- **Your instructions**
Reproduce exactly the span of lines that opens with the line containing "Passenger swivel seat" and closes with the last line of the entries below.

---- Input material

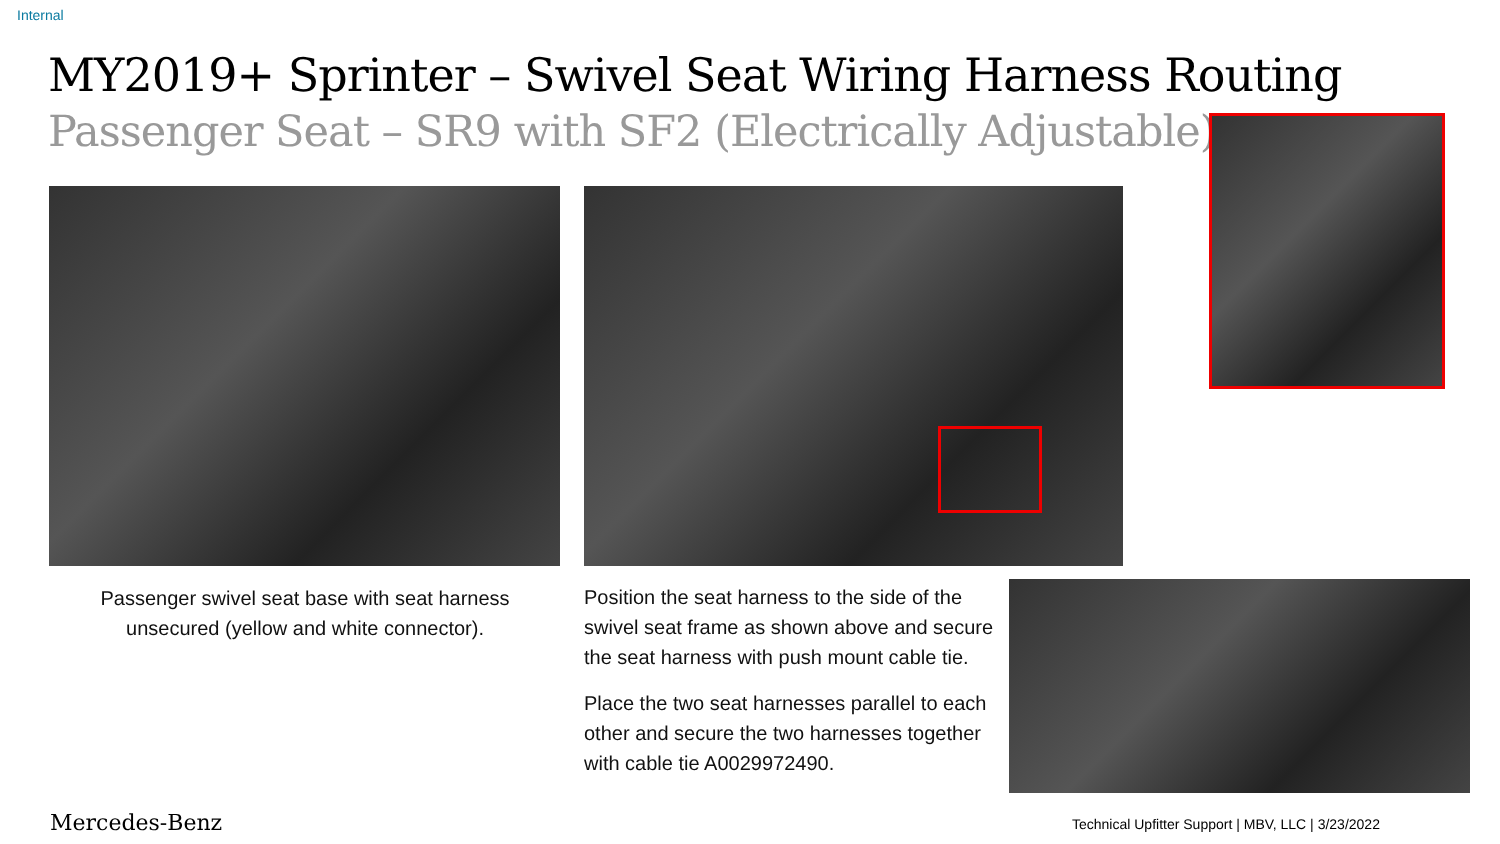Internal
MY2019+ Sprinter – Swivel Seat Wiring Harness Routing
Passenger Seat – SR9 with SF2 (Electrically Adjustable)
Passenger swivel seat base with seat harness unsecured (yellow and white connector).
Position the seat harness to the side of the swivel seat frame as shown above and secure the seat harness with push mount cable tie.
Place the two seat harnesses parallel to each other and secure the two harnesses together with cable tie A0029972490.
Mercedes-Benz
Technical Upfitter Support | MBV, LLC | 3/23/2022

--------

- **Output for this task**
Passenger swivel seat base with seat harness unsecured (yellow and white connector).
Position the seat harness to the side of the swivel seat frame as shown above and secure the seat harness with push mount cable tie.
Place the two seat harnesses parallel to each other and secure the two harnesses together with cable tie A0029972490.
Mercedes-Benz
Technical Upfitter Support | MBV, LLC | 3/23/2022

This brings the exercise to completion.